Hong Kong has returned a letter from the Taipei government protesting an immigration dispute over Falun Gong members and accused it of stirring up controversy, a government spokeswoman said on Friday.
"We returned the letter on Aug. 8," said Seiko Ho of Hong Kong's Constitutional and Mainland Affairs Bureau.
She declined to say why the Hong Kong government returned the letter.
The letter was from Taiwan's Mainland Affairs Council (MAC), the government agency in charge of handling China affairs.
The letter protested Hong Kong's decision in June to refuse entry to more than a dozen Taiwanese members of the Falun Gong, which is banned in China.
The Hong Kong government maintains it did nothing wrong.
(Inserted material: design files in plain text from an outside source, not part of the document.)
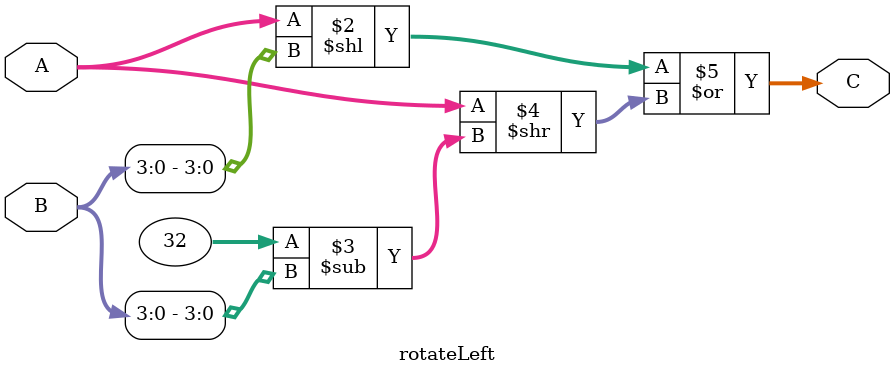
<source format=v>
`timescale 1ns/10ps
module rotateLeft(A, B, C);
input [31:0] A, B;
output reg [31:0] C;
always@(A or B)
	begin
	C = (A << B[3:0])|(A >> 32-B[3:0]);
	end
endmodule
</source>
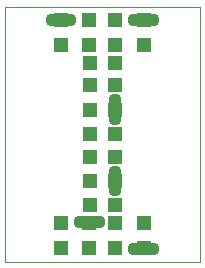
<source format=gts>
G75*
%MOIN*%
%OFA0B0*%
%FSLAX24Y24*%
%IPPOS*%
%LPD*%
%AMOC8*
5,1,8,0,0,1.08239X$1,22.5*
%
%ADD10C,0.0000*%
%ADD11R,0.0512X0.0512*%
%ADD12C,0.0437*%
D10*
X001267Y002517D02*
X001267Y011017D01*
X007767Y011017D01*
X007767Y002517D01*
X001267Y002517D01*
D11*
X003142Y002978D03*
X003142Y003805D03*
X004079Y003805D03*
X004103Y004392D03*
X004103Y005204D03*
X004103Y006017D03*
X004103Y006767D03*
X004103Y007579D03*
X004103Y008392D03*
X004103Y009142D03*
X004079Y009728D03*
X004079Y010555D03*
X004954Y010555D03*
X004954Y009728D03*
X004930Y009142D03*
X004930Y008392D03*
X004930Y007579D03*
X004930Y006767D03*
X004930Y006017D03*
X004930Y005204D03*
X004930Y004392D03*
X004954Y003805D03*
X004954Y002978D03*
X004079Y002978D03*
X005892Y002978D03*
X005892Y003805D03*
X005892Y009728D03*
X005892Y010555D03*
X003142Y010555D03*
X003142Y009728D03*
D12*
X003454Y010579D03*
X002829Y010579D03*
X004954Y007892D03*
X004954Y007267D03*
X004954Y005517D03*
X004954Y004892D03*
X004392Y003829D03*
X003767Y003829D03*
X005579Y002954D03*
X006204Y002954D03*
X006204Y010579D03*
X005579Y010579D03*
M02*

</source>
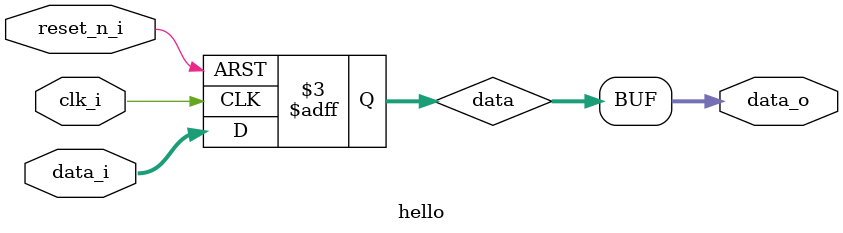
<source format=v>
module hello #(
    parameter DATA_WIDTH = 32
)
(
    input clk_i,
    input reset_n_i,
    input[DATA_WIDTH-1:0] data_i,
    output[DATA_WIDTH-1:0] data_o
);
    reg[DATA_WIDTH-1:0] data;
    assign data_o = data;
    always @(posedge clk_i, negedge reset_n_i) begin
        
        if(reset_n_i == 1'b0) begin
            data <= {DATA_WIDTH{1'b0}};
        end
        else begin
            data <= data_i;
        end
    end
endmodule

</source>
"The allegation made by those in Taiwan has no legal basis and is unacceptable. We express deep regret that the Taiwanese side has sought to stir up controversy unnecessarily," the Hong Kong authority said in a statement.
MAC criticized the letter's return, saying it "finds such rude behavior unacceptable and regrettable."
Taiwanese closely monitor developments in Hong Kong, which was promised a wide degree of autonomy by China under a "one country, two systems'' formula when the former colony returned to Chinese control in 1997.
Although ruled by China, Hong Kong maintains separate political and economic systems from China. China has offered a similar formula to Taiwan, which has rejected it for fear its freedoms and democracy would be compromised.